(CBS/AP) MIAMI - Tropical Storm Debby is bringing drenching rain and high winds to parts of the Gulf Coast, and it doesn't appear to be going anywhere.
Debby's center was essentially stationary about 30 miles south-southwest of Apalachicola, Fla., Monday afternoon. Maximum sustained winds have decreased to near 45 mph, with higher gusts; tropical-storm-force winds extend outward up to 230 miles.
Tropical storm conditions will continue over portions of the Florida Gulf Coast today.
The forecast map indicated the storm could inch forward through the week, eventually coming ashore over the Panhandle. However, a storm's path is difficult to discern days in advance.
A tropical storm warning remains in effect for the Florida Gulf Coast from Destin to Englewood.
The combination of storm surge and tides will cause normally dry areas near the coast to be flooded by rising waters.
The storm has produced isolated tornadoes and water spouts in Florida, and at least one person has been killed. Another person is missing after being lost in the waves off of the Alabama coast.

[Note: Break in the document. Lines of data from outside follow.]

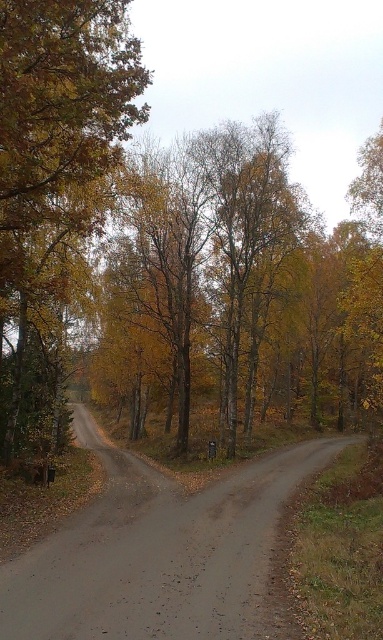
You are standing at the center of the dirt road fork and see the point marked at coordinates point (55,188). What color is the foliage located at that point?

The point (55,188) corresponds to yellow green foliage at left.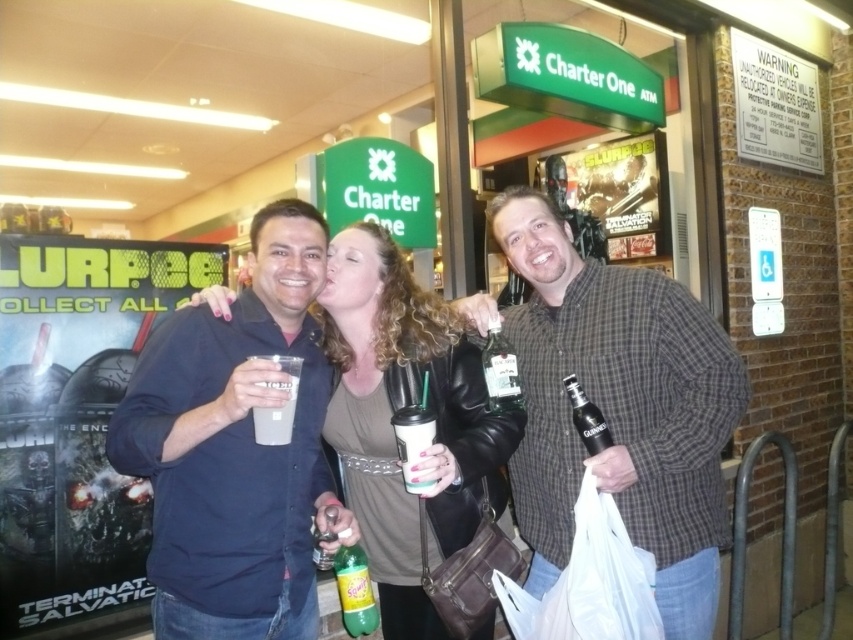
Can you confirm if white plastic bag at lower right is smaller than white matte cup at center?

Actually, white plastic bag at lower right might be larger than white matte cup at center.

Can you confirm if white plastic bag at lower right is positioned below white matte cup at center?

Yes, white plastic bag at lower right is below white matte cup at center.

In order to click on white plastic bag at lower right in this screenshot , I will do `click(589, 582)`.

Identify the location of white plastic bag at lower right. This screenshot has width=853, height=640. (589, 582).

Does checkered fabric shirt at center appear on the left side of green matte soda bottle at center?

Incorrect, checkered fabric shirt at center is not on the left side of green matte soda bottle at center.

Between point (680, 612) and point (358, 598), which one is positioned in front?

Point (358, 598) is in front.

The image size is (853, 640). Find the location of `checkered fabric shirt at center`. checkered fabric shirt at center is located at coordinates (619, 408).

Between white plastic bag at lower right and green matte soda bottle at center, which one has more height?

white plastic bag at lower right is taller.

The height and width of the screenshot is (640, 853). Describe the element at coordinates (589, 582) in the screenshot. I see `white plastic bag at lower right` at that location.

Who is more forward, (543, 634) or (363, 595)?

Point (543, 634) is in front.

This screenshot has height=640, width=853. Find the location of `white plastic bag at lower right`. white plastic bag at lower right is located at coordinates (589, 582).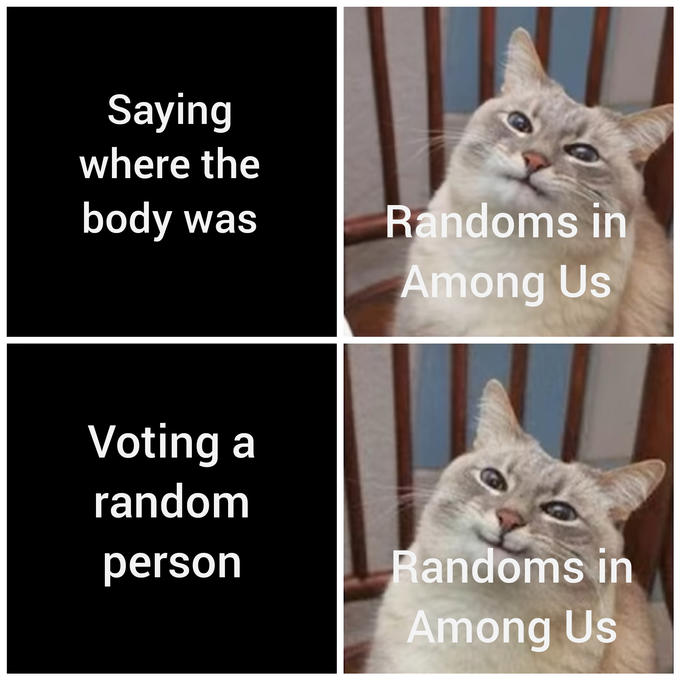
Where is `wall`? wall is located at coordinates (362, 626).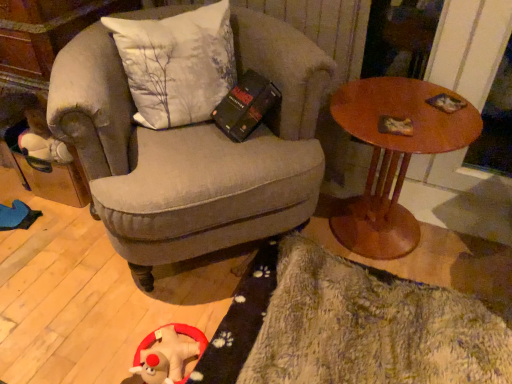
The image size is (512, 384). Identify the location of free space to the right of wooden round table at right. (468, 233).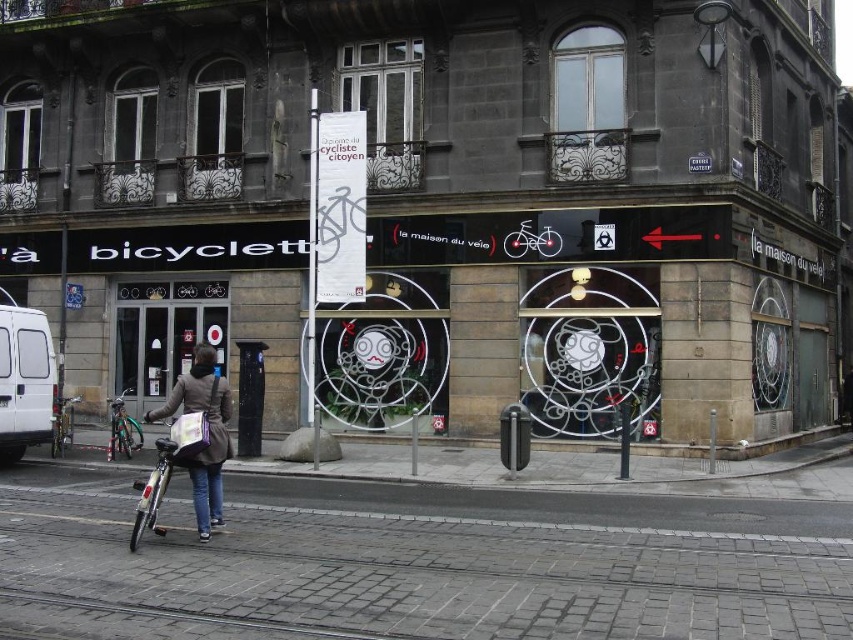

The damage could go on for days, because the storm is sitting just offshore and barely moving - its speed was measured at 5 mph Monday afternoon . Its slow progress means the most pressing threat from the storm is flooding, not wind.
CBS News hurricane consultant David Bernard, of CBS Station WFOR in Miami said the storm is probably not going to go anywhere any time fast.
"The big issue has been rainfall," Bernard told "CBS This Morning." A public advisory said parts of northern Florida could get 10 to 15 inches of rain, with some areas getting as much as 25 inches.
Coastal South Carolina and Georgia could also see well over another foot of rain.
Residents in several counties near the crook of Florida's elbow were urged to leave low-lying neighborhoods because of the threat of flooding. High winds forced the closure of an interstate bridge that spans Tampa Bay and links St. Petersburg with areas to the southeast. In several locations, homes and businesses were damaged by high winds authorities believe were from tornadoes.
Underscoring the unpredictable nature of tropical storms, forecasters discontinued a tropical storm warning Sunday afternoon for Louisiana after forecast models indicated Debby wasn't likely to turn west. At one point, forecasters expected the storm to come ashore in that state.
"There are always going to be errors in making predictions. There is never going to be a perfect forecast," said Chris Landsea, a meteorologist at the National Hurricane Center.